One of our favorite silly trends in super-expensive house listings is the movie Photoshopped onto the flat screen TV--somewhere along the line it became the visual equivalent of baking bread during an open house. Is there deep, significant meaning in which movies real estate agents put on which TVs? Probably not, but we decided to take a stab at it anyway:
Mulholland Drive screening at "newly completed Spanish style custom estate" in Irvine. Asking $7.295 million.
Living in a 9,923 square foot new-build in Irvine has a strange, dreamlike quality that gradually descends into nightmare. Possibility for steamy lesbian action.
Cowboys & Aliens screening at "sexy, modern with traditional appeal" above the Sunset Strip. Leasing for $45,000 per month.
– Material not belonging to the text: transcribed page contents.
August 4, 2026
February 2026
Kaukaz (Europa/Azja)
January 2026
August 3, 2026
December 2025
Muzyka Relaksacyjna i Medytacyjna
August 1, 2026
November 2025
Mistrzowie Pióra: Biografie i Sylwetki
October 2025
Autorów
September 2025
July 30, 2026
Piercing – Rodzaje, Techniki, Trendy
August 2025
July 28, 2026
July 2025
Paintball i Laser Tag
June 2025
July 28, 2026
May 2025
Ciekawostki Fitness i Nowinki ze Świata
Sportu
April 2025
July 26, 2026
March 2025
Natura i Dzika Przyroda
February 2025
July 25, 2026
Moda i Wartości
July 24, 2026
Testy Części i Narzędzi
According to the listing, this house is both "sexy, modern" and has "traditional appeal," so it makes sense to choose a movie that pairs sexy and modern (aliens, Daniel Craig) with traditional appeal (cowboys, Harrison Ford). There's also the implication that this house has magic, illegal, and/or studio-executive-controlled TVs that can show movies that aren't available on DVD yet.
Movie about the actual mansion screening at "newly completed magnificent Tuscan home" in Malibu. Asking price is $49 million.
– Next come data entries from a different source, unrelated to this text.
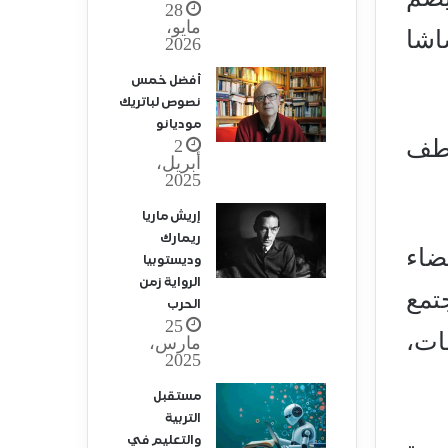
28
مايو،
اشا
2026
أفضل خمس
نصوص لباتريك
موديانو
مة الخطف
2
أبريل،
2025
إريش ماريا
ريمارك
ضاء
وديستوبيا
الرواية زمن
تمع
الحرب
25
ات،
مارس،
2025
مستقبل
التربية
والتعليم في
Once you have a 9,000 square foot mansion on 37 acres in Malibu, with vineyards, orchards, and a guard house, what movie could possibly hold your attention? How about a movie about your own 9,000 square foot mansion? The TV in this listing photo is just showing one of the other listing photos--making for an Inception-style descent into narcissism.
NBA Live 10 video game screening at "16,000 square foot french manor on over 20 usable acres" in Thousand Oaks. Asking price is $19.995 million.
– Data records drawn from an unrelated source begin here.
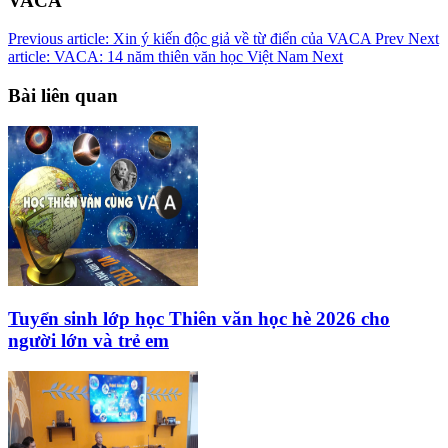
VACA
Previous article: Xin ý kiến độc giả về từ điển của VACA
Prev
Next
article: VACA: 14 năm thiên văn học Việt Nam
Next
Bài liên quan
Tuyển sinh lớp học Thiên văn học hè 2026 cho
người lớn và trẻ em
In this economy, who's going to drop $20 mil on a monster French-ish estate in Thousand Oaks? Maybe a Laker? And one thing we've learned from watching MTV Cribs is that professional athletes love to play video game versions of themselves, so this listing draws them in with Lakers vs. some other team in what looks to be EA's NBA Live 10.
Hanna screening at a new house with "classic European elegance and state of the art details" in Bel Air. Asking price is $17.95 million.
You'll live a quiet and idyllic life in this Bel Air mansion, training your body in the home gym, until one day you realize that your real estate agent used to work for the CIA and has been training you to be a super-assassin this whole time. Well, no, but if you're a bored rich person with anxiety about living just behind the West Gate you might want to think so.
Casablanca screening at "the ideal California Contemporary situated on one of the best sections of sandy beach in Malibu Colony." Asking price is $18 million.
Here's a solid method--pick a movie that's universally admired, but is in black and white so that it doesn't distract too much from the house on display. Unfortunately, in this case, it really would have helped to distract from whatever that thing is around the TV.